▶ _Work to complete_
Reproduce exactly the lines below, from the first one through the line containing "Whole Home Wi-Fi", and omit any pictures.

Records for the task below:

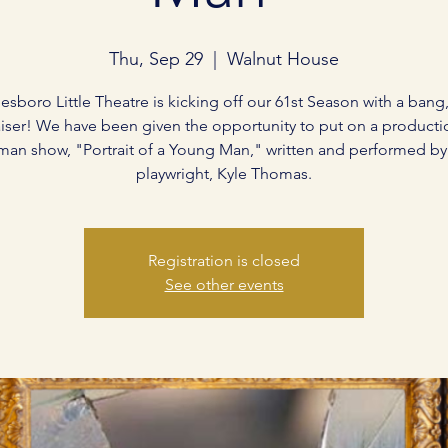
Thu, Sep 29
  |  
Walnut House
esboro Little Theatre is kicking off our 61st Season with a bang,
iser! We have been given the opportunity to put on a producti
man show, "Portrait of a Young Man," written and performed by 
playwright, Kyle Thomas.
Registration is closed
See other events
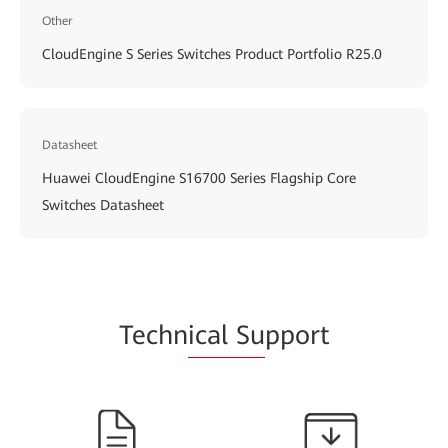
Other
CloudEngine S Series Switches Product Portfolio R25.0
Datasheet
Huawei CloudEngine S16700 Series Flagship Core
Switches Datasheet
Techn
ical Su
pport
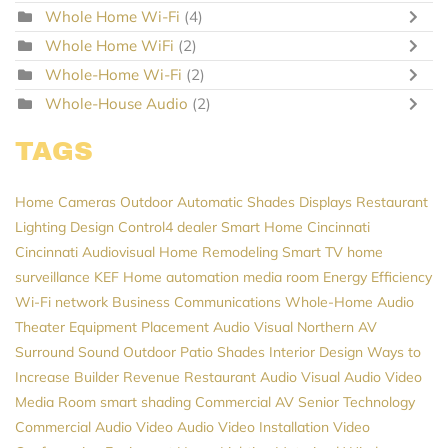
Whole Home Wi-Fi
(4)
Whole Home WiFi
(2)
Whole-Home Wi-Fi
(2)
Whole-House Audio
(2)
TAGS
Home Cameras
Outdoor Automatic Shades
Displays
Restaurant
Lighting Design
Control4 dealer
Smart Home Cincinnati
Cincinnati Audiovisual
Home Remodeling
Smart TV
home
surveillance
KEF
Home automation
media room
Energy Efficiency
Wi-Fi network
Business Communications
Whole-Home Audio
Theater Equipment Placement
Audio Visual Northern
AV
Surround Sound
Outdoor Patio Shades
Interior Design
Ways to
Increase Builder Revenue
Restaurant Audio Visual
Audio Video
Media Room
smart shading
Commercial AV
Senior Technology
Commercial Audio Video
Audio Video Installation
Video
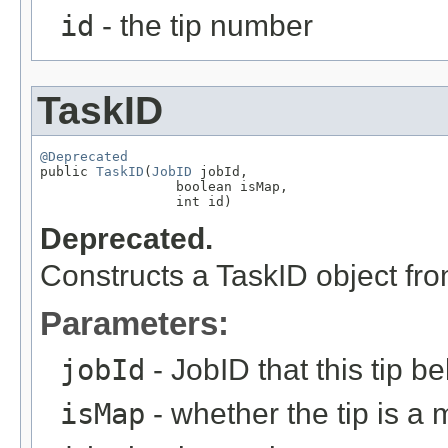
id
- the tip number
TaskID
@Deprecated

public 
TaskID
(
JobID
 jobId,

                 boolean isMap,

                 int id)
Deprecated.
Constructs a TaskID object fr
Parameters:
jobId
- JobID that this tip b
isMap
- whether the tip is a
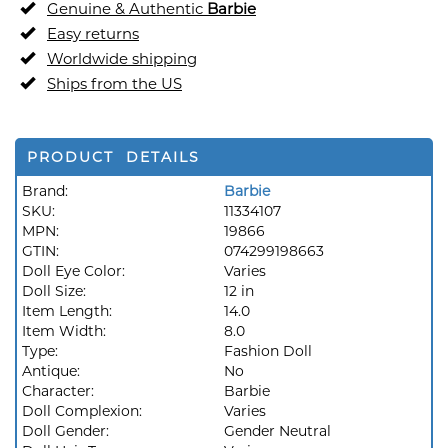
Genuine & Authentic
Barbie
Easy returns
Worldwide shipping
Ships from the US
PRODUCT DETAILS
Brand:
Barbie
SKU:
11334107
MPN:
19866
GTIN:
074299198663
Doll Eye Color:
Varies
Doll Size:
12 in
Item Length:
14.0
Item Width:
8.0
Type:
Fashion Doll
Antique:
No
Character:
Barbie
Doll Complexion:
Varies
Doll Gender:
Gender Neutral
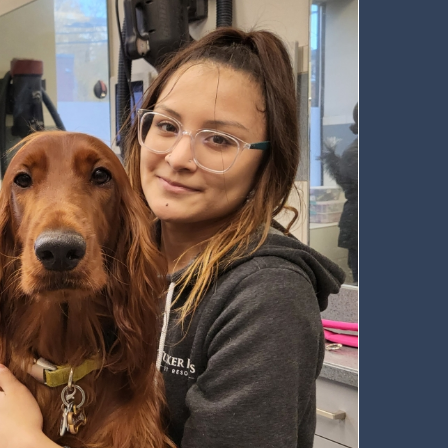
 Newsletter
t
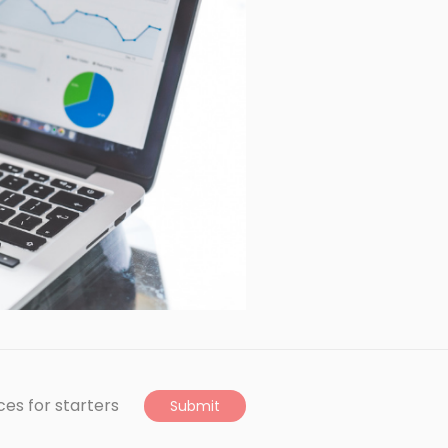
ces for starters
Submit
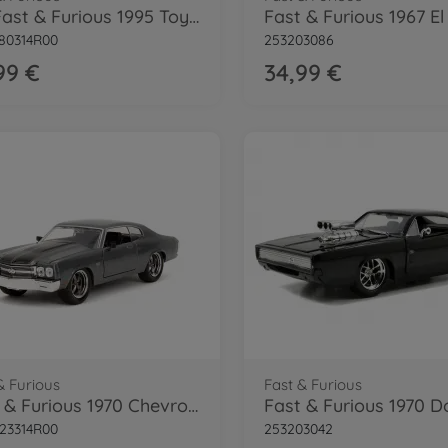
FasFast & Furious 1995 Toyota Supra 1:24
80314R00
253203086
99 €
34,99 €
& Furious
Fast & Furious
Fast & Furious 1970 Chevrolet 1:24
23314R00
253203042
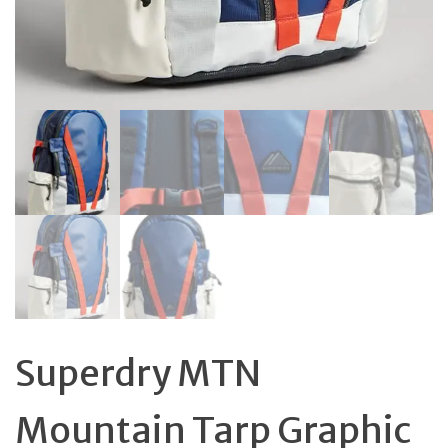
Superdry MTN
Mountain Tarp Graphic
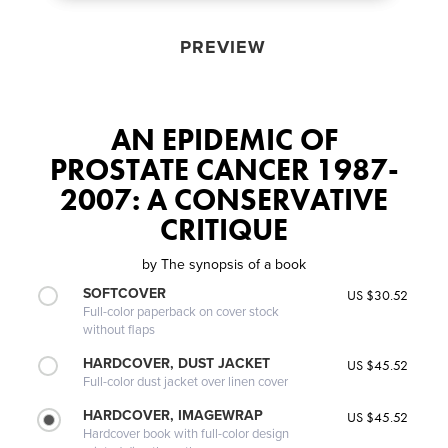
PREVIEW
AN EPIDEMIC OF
PROSTATE CANCER 1987-
2007: A CONSERVATIVE
CRITIQUE
by
The synopsis of a book
SOFTCOVER
US $30.52
Full-color paperback on cover stock
without flaps
HARDCOVER, DUST JACKET
US $45.52
Full-color dust jacket over linen cover
HARDCOVER, IMAGEWRAP
US $45.52
Hardcover book with full-color design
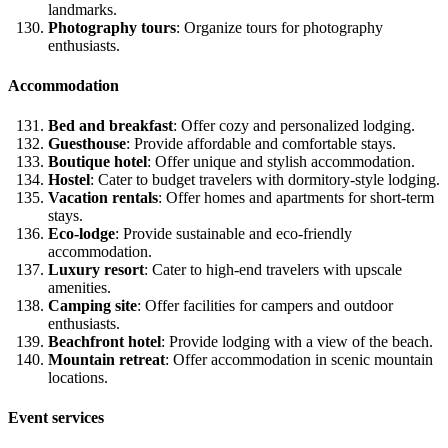
landmarks.
Photography tours
: Organize tours for photography
enthusiasts.
Accommodation
Bed and breakfast
: Offer cozy and personalized lodging.
Guesthouse
: Provide affordable and comfortable stays.
Boutique hotel
: Offer unique and stylish accommodation.
Hostel
: Cater to budget travelers with dormitory-style lodging.
Vacation rentals
: Offer homes and apartments for short-term
stays.
Eco-lodge
: Provide sustainable and eco-friendly
accommodation.
Luxury resort
: Cater to high-end travelers with upscale
amenities.
Camping site
: Offer facilities for campers and outdoor
enthusiasts.
Beachfront hotel
: Provide lodging with a view of the beach.
Mountain retreat
: Offer accommodation in scenic mountain
locations.
Event services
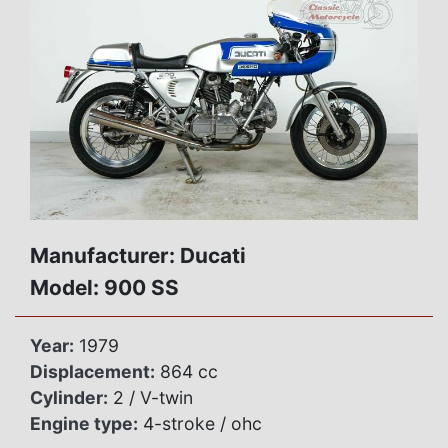
Manufacturer: Ducati
Model: 900 SS
Year:
1979
Displacement:
864 cc
Cylinder:
2 / V-twin
Engine type:
4-stroke / ohc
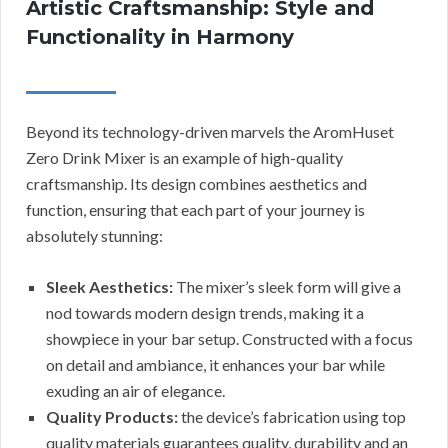
Artistic Craftsmanship: Style and
Functionality in Harmony
Beyond its technology-driven marvels the AromHuset
Zero Drink Mixer is an example of high-quality
craftsmanship. Its design combines aesthetics and
function, ensuring that each part of your journey is
absolutely stunning:
Sleek Aesthetics:
The mixer’s sleek form will give a
nod towards modern design trends, making it a
showpiece in your bar setup. Constructed with a focus
on detail and ambiance, it enhances your bar while
exuding an air of elegance.
Quality Products:
the device’s fabrication using top
quality materials guarantees quality, durability and an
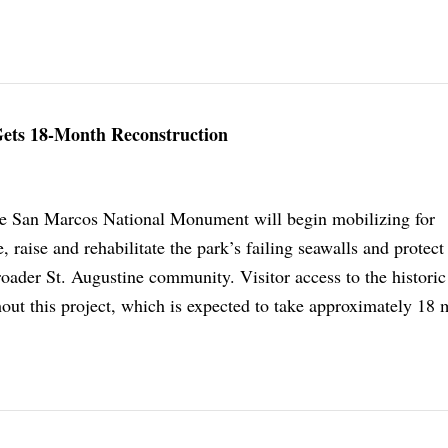
 Gets 18-Month Reconstruction
de San Marcos National Monument will begin mobilizing for
, raise and rehabilitate the park’s failing seawalls and protect
broader St. Augustine community. Visitor access to the historic 
out this project, which is expected to take approximately 18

End of Records for the task.

▶ _Solved problem_
Thu, Sep 29
  |  
Walnut House
esboro Little Theatre is kicking off our 61st Season with a bang,
iser! We have been given the opportunity to put on a producti
man show, "Portrait of a Young Man," written and performed by 
playwright, Kyle Thomas.
Registration is closed
See other events
Other
CloudEngine S Series Switches Product Portfolio R25.0
Datasheet
Huawei CloudEngine S16700 Series Flagship Core
Switches Datasheet
Techn
ical Su
pport
Whole Home Wi-Fi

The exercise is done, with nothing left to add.